### What to do:
Return every line of the data below as a JSON array of strings, one string per line, skipping blank lines. Leave out the pictures.

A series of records
* * * *

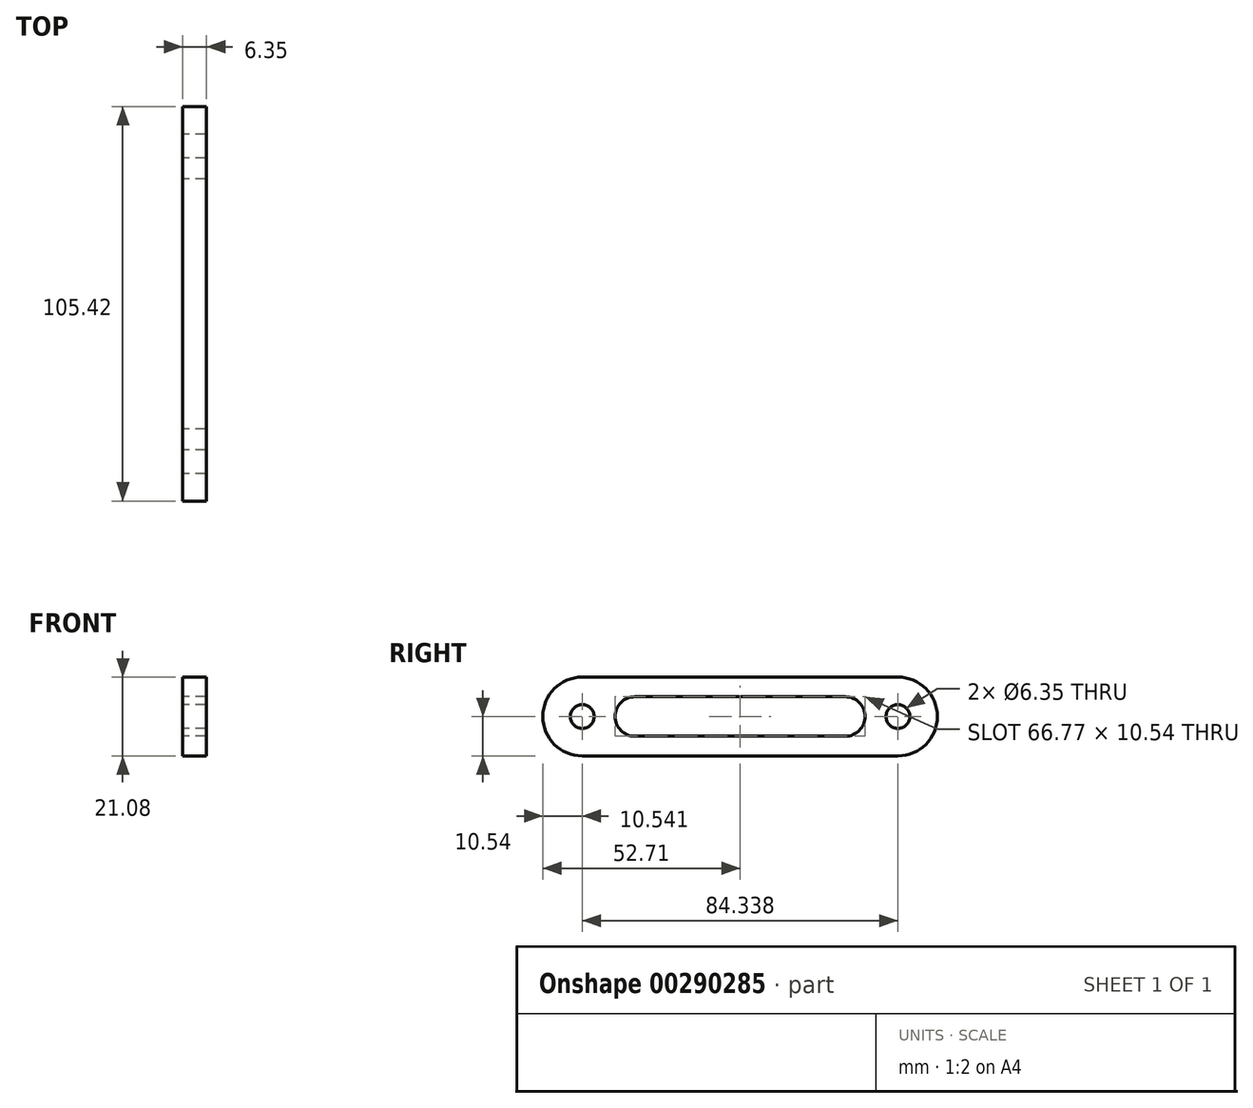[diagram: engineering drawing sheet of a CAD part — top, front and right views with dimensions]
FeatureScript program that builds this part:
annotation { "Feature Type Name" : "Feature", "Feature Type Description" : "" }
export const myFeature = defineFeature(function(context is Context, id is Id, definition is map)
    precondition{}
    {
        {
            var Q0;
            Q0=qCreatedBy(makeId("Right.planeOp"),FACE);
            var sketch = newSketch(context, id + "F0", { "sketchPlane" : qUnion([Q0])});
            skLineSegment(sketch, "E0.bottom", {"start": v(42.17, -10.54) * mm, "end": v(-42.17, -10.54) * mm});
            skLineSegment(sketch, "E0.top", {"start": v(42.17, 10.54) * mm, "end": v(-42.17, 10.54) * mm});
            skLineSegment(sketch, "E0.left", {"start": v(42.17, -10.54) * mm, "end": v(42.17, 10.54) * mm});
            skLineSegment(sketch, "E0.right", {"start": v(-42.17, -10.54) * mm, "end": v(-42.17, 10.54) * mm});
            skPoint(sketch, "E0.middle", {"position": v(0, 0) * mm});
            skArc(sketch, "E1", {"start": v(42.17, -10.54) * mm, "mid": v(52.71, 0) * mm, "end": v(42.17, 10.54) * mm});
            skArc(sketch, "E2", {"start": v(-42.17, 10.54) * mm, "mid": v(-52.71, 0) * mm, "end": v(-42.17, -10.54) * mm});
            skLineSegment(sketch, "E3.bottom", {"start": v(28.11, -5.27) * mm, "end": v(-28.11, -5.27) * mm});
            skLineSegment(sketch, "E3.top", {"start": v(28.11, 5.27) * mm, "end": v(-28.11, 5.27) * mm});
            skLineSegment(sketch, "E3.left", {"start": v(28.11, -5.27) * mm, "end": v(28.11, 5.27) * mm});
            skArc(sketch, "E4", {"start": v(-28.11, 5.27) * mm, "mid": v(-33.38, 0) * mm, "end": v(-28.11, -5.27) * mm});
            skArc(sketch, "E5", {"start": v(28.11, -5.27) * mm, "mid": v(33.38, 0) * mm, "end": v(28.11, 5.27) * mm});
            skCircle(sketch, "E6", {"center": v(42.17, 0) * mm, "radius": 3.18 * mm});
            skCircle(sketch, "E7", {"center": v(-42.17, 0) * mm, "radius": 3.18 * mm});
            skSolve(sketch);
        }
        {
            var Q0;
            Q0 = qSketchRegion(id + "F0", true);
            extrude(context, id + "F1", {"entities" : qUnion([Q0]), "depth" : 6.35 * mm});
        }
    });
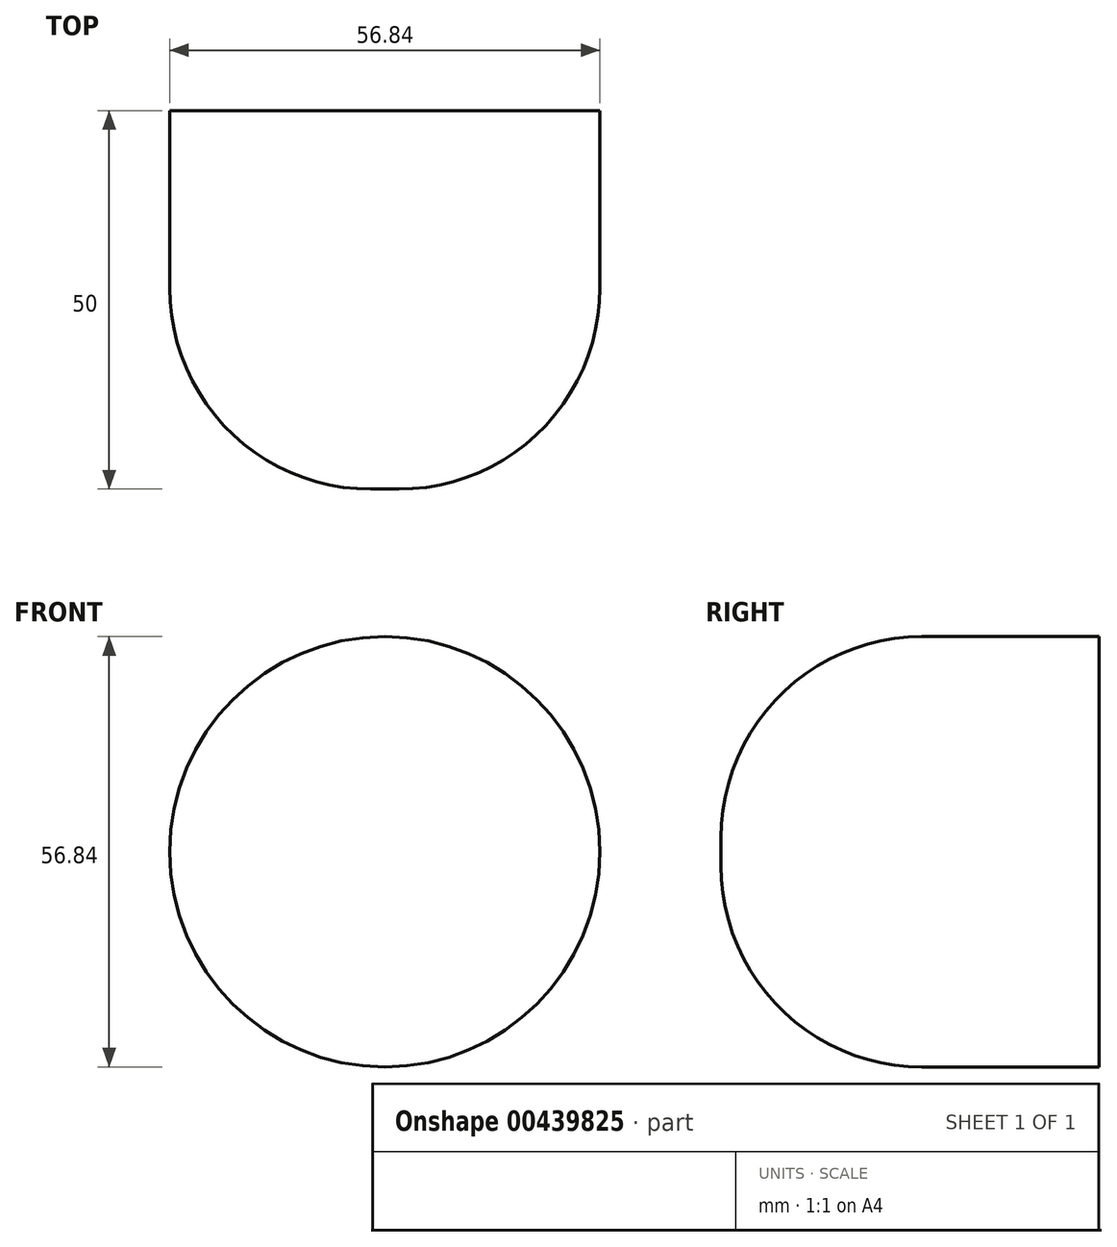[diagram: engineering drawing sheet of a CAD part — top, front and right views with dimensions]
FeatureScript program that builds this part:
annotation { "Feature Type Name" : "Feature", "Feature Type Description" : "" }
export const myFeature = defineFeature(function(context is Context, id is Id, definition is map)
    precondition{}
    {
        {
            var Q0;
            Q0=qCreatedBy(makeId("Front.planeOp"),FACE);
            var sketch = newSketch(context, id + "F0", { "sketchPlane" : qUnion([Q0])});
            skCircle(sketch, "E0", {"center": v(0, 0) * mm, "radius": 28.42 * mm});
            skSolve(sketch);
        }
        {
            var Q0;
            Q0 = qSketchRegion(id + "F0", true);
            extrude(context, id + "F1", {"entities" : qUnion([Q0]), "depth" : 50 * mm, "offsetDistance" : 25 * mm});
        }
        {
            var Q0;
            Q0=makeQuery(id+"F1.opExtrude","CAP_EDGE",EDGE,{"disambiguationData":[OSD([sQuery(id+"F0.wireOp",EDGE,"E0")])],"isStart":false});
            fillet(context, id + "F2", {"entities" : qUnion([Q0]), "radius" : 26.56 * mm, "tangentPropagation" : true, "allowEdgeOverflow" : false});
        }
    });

* * * *

### Written response:
[
  "[diagram: engineering drawing sheet of a CAD part — top, front and right views with dimensions]",
  "FeatureScript program that builds this part:",
  "annotation { \"Feature Type Name\" : \"Feature\", \"Feature Type Description\" : \"\" }",
  "export const myFeature = defineFeature(function(context is Context, id is Id, definition is map)",
  "    precondition{}",
  "    {",
  "        {",
  "            var Q0;",
  "            Q0=qCreatedBy(makeId(\"Right.planeOp\"),FACE);",
  "            var sketch = newSketch(context, id + \"F0\", { \"sketchPlane\" : qUnion([Q0])});",
  "            skLineSegment(sketch, \"E0.bottom\", {\"start\": v(42.17, -10.54) * mm, \"end\": v(-42.17, -10.54) * mm});",
  "            skLineSegment(sketch, \"E0.top\", {\"start\": v(42.17, 10.54) * mm, \"end\": v(-42.17, 10.54) * mm});",
  "            skLineSegment(sketch, \"E0.left\", {\"start\": v(42.17, -10.54) * mm, \"end\": v(42.17, 10.54) * mm});",
  "            skLineSegment(sketch, \"E0.right\", {\"start\": v(-42.17, -10.54) * mm, \"end\": v(-42.17, 10.54) * mm});",
  "            skPoint(sketch, \"E0.middle\", {\"position\": v(0, 0) * mm});",
  "            skArc(sketch, \"E1\", {\"start\": v(42.17, -10.54) * mm, \"mid\": v(52.71, 0) * mm, \"end\": v(42.17, 10.54) * mm});",
  "            skArc(sketch, \"E2\", {\"start\": v(-42.17, 10.54) * mm, \"mid\": v(-52.71, 0) * mm, \"end\": v(-42.17, -10.54) * mm});",
  "            skLineSegment(sketch, \"E3.bottom\", {\"start\": v(28.11, -5.27) * mm, \"end\": v(-28.11, -5.27) * mm});",
  "            skLineSegment(sketch, \"E3.top\", {\"start\": v(28.11, 5.27) * mm, \"end\": v(-28.11, 5.27) * mm});",
  "            skLineSegment(sketch, \"E3.left\", {\"start\": v(28.11, -5.27) * mm, \"end\": v(28.11, 5.27) * mm});",
  "            skArc(sketch, \"E4\", {\"start\": v(-28.11, 5.27) * mm, \"mid\": v(-33.38, 0) * mm, \"end\": v(-28.11, -5.27) * mm});",
  "            skArc(sketch, \"E5\", {\"start\": v(28.11, -5.27) * mm, \"mid\": v(33.38, 0) * mm, \"end\": v(28.11, 5.27) * mm});",
  "            skCircle(sketch, \"E6\", {\"center\": v(42.17, 0) * mm, \"radius\": 3.18 * mm});",
  "            skCircle(sketch, \"E7\", {\"center\": v(-42.17, 0) * mm, \"radius\": 3.18 * mm});",
  "            skSolve(sketch);",
  "        }",
  "        {",
  "            var Q0;",
  "            Q0 = qSketchRegion(id + \"F0\", true);",
  "            extrude(context, id + \"F1\", {\"entities\" : qUnion([Q0]), \"depth\" : 6.35 * mm});",
  "        }",
  "    });",
  "[diagram: engineering drawing sheet of a CAD part — top, front and right views with dimensions]",
  "FeatureScript program that builds this part:",
  "annotation { \"Feature Type Name\" : \"Feature\", \"Feature Type Description\" : \"\" }",
  "export const myFeature = defineFeature(function(context is Context, id is Id, definition is map)",
  "    precondition{}",
  "    {",
  "        {",
  "            var Q0;",
  "            Q0=qCreatedBy(makeId(\"Front.planeOp\"),FACE);",
  "            var sketch = newSketch(context, id + \"F0\", { \"sketchPlane\" : qUnion([Q0])});",
  "            skCircle(sketch, \"E0\", {\"center\": v(0, 0) * mm, \"radius\": 28.42 * mm});",
  "            skSolve(sketch);",
  "        }",
  "        {",
  "            var Q0;",
  "            Q0 = qSketchRegion(id + \"F0\", true);",
  "            extrude(context, id + \"F1\", {\"entities\" : qUnion([Q0]), \"depth\" : 50 * mm, \"offsetDistance\" : 25 * mm});",
  "        }",
  "        {",
  "            var Q0;",
  "            Q0=makeQuery(id+\"F1.opExtrude\",\"CAP_EDGE\",EDGE,{\"disambiguationData\":[OSD([sQuery(id+\"F0.wireOp\",EDGE,\"E0\")])],\"isStart\":false});",
  "            fillet(context, id + \"F2\", {\"entities\" : qUnion([Q0]), \"radius\" : 26.56 * mm, \"tangentPropagation\" : true, \"allowEdgeOverflow\" : false});",
  "        }",
  "    });"
]